03 Aug A New Way of Seeing…Ourselves, Others, & the World
Sometimes, you need the ocean light,
and colors you’ve never seen before
painted through an evening sky.
Sometimes you need your God
to be a simple invitation,
not a telling word of wisdom.
Sometimes you need only the first shyness
that comes from being shown things
far beyond your understanding,
so that you can fly and become free
by being still and by being still here.
And then there are times you need to be
brought to ground by touch
and touch alone.
To know those arms around you
and to make your home in the world
just by being wanted.
To see those eyes looking back at you,
as eyes should see you at last,
seeing you, as you always wanted to be seen,
seeing you, as you yourself
had always wanted to see the world.
– David Whyte
©2012 Many Rivers Press
Second sight. That’s a pretty good way to summarize what happens when Jesus encounters people.

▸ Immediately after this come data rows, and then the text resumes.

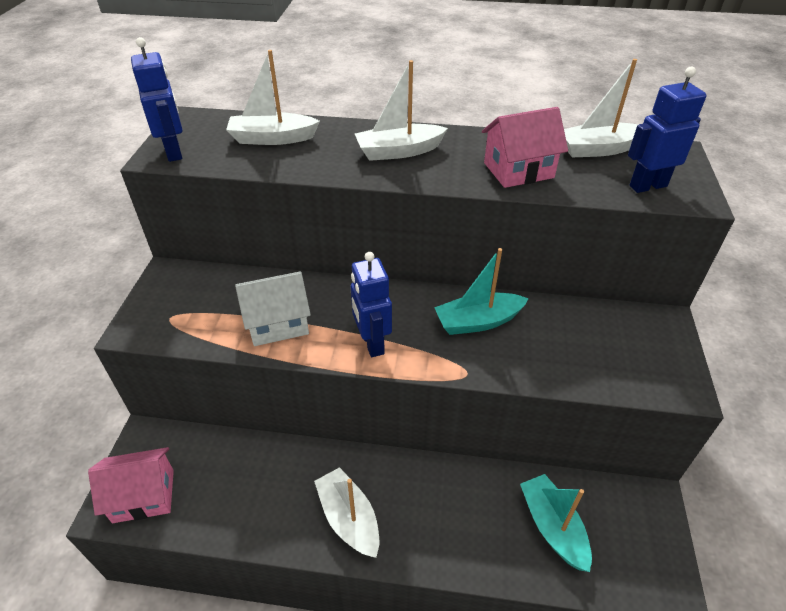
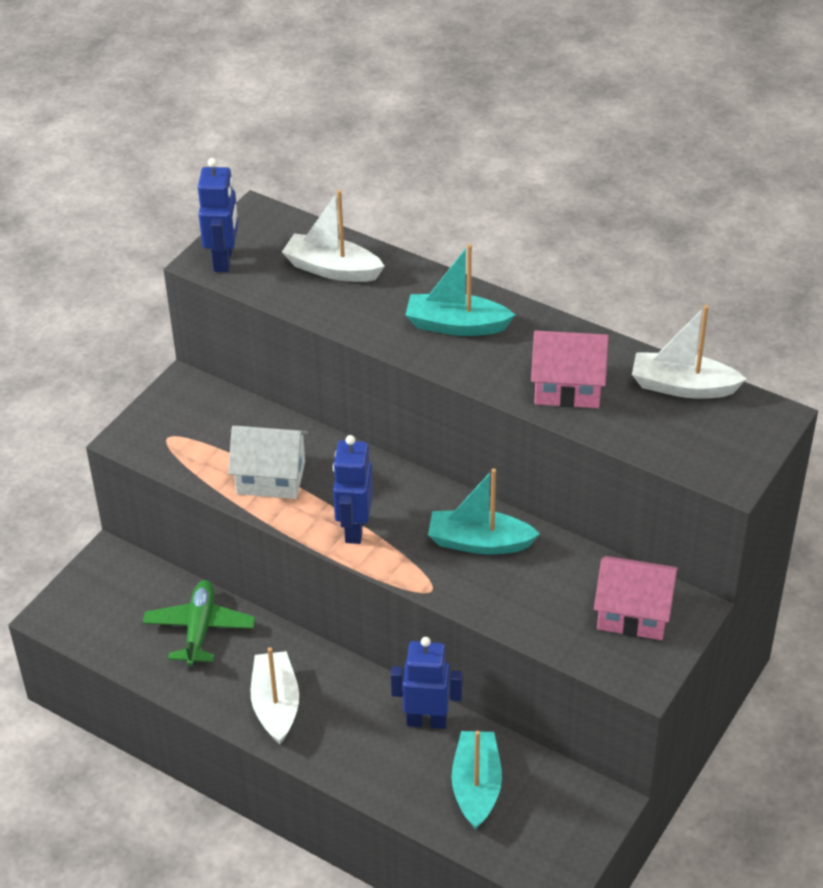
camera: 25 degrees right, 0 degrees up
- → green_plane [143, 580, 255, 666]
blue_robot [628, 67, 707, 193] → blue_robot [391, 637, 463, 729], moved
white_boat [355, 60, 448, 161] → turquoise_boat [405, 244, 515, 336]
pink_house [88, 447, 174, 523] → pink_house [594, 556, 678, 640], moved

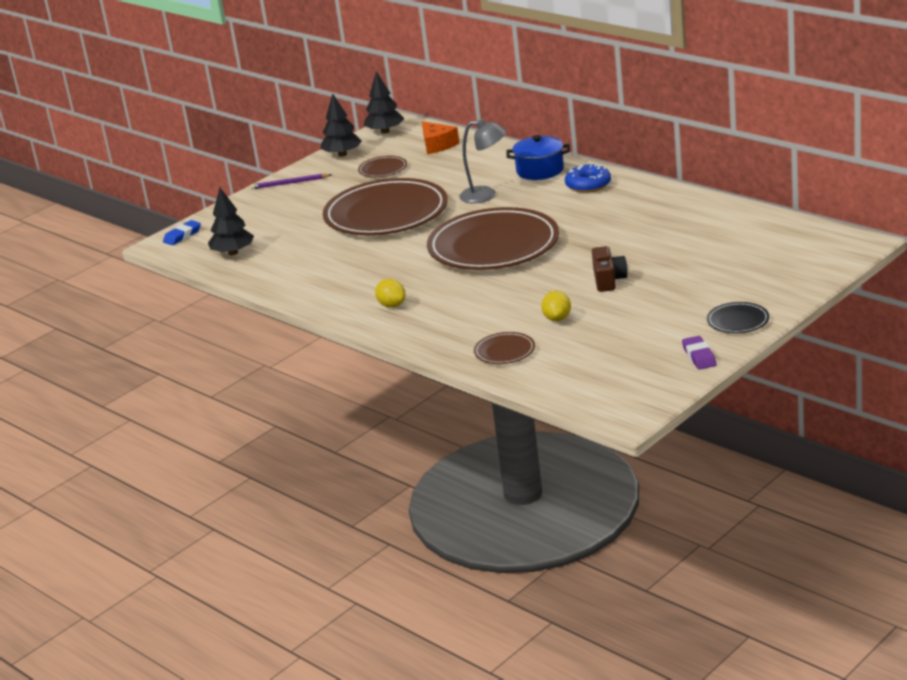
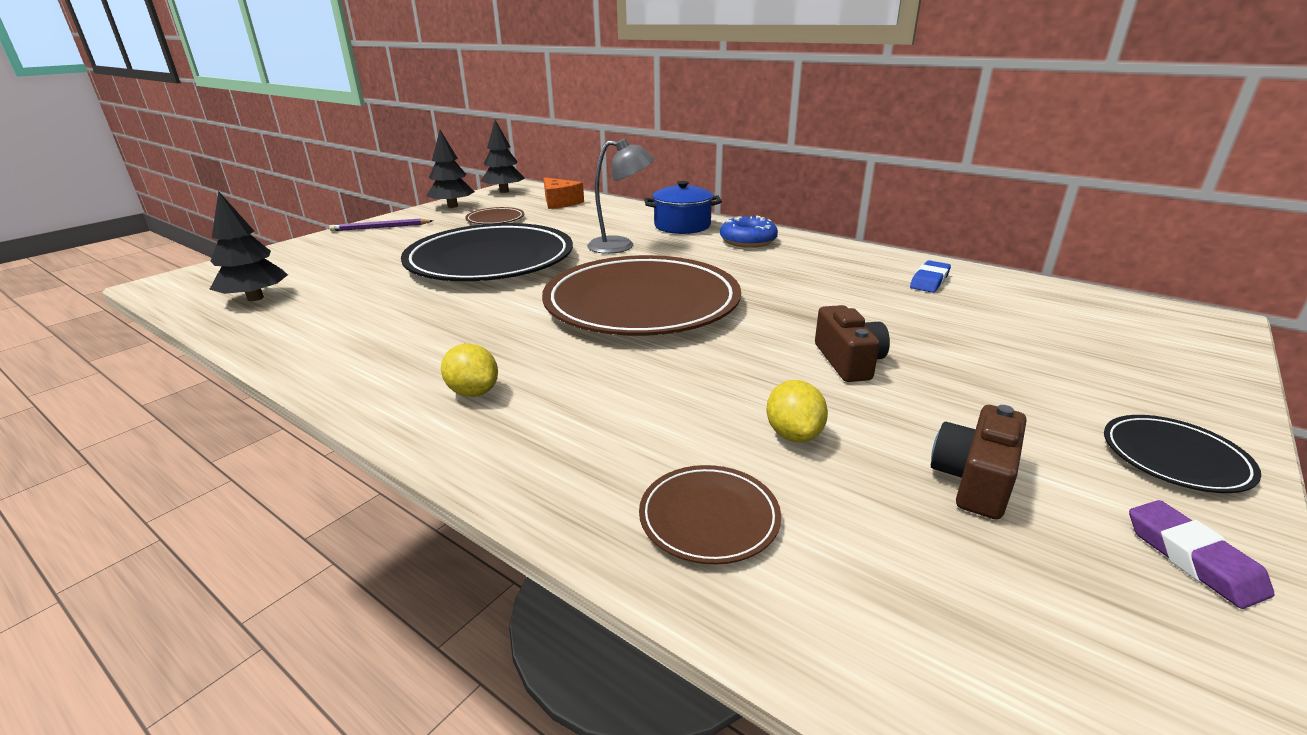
camera: 10 degrees left, 0 degrees up
brown_plate [323, 178, 448, 235] → black_plate [401, 223, 573, 281]
blue_eraser [163, 220, 201, 245] → blue_eraser [910, 260, 951, 293], moved
- → brown_camera [931, 405, 1026, 520]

Jesus met people with all kinds of problems and ailments—hemorrhaging and hunger, deafness and blindness, mental illness and paralysis, isolation, rejection, and loneliness. Healing people was an important part of Jesus’ vocation in part because he cared about people and wanted their lives to be better and in part because wholeness was and is a sign of God’s kingdom. Not kingdom as in someday but kingdom as in now.
We still encounter Jesus and when we do, healing is still possible. But healing is never just about physical or mental wellness. When we are touched by God’s presence in our lives, we also receive second sight. We receive a new way of seeing people, seeing the world, and seeing ourselves. We cannot write people off or give up on them or dismiss them as “less than.” God loves those same people passionately, hopefully and faithfully, and so we endeavor to do the same. We don’t throw up our hands in either disgust or despondency, despairing of the mess the world is in. God is actively involved in this “mess,” working in redemptive, renewing ways, so we roll up our sleeves and get to work alongside God. We take care of our bodies, nurture our relationships, feed our souls and spirits because we “see” with holy eyes how cherished and valuable to God we are.
God’s healing comes to us in many ways, as David Whyte’s poem so beautifully captures. Whether your soul is in need of a dazzling sunset, a hug from a friend, a word of encouragement, or a wordless, silent prayer, I invite you to slow down, put your phone away, and look, really look. God is right there with you seeing you as you have always wanted to be seen, knowing you better than you even know yourself. Whatever you have to say, say it to God. Love is God’s eternal reply.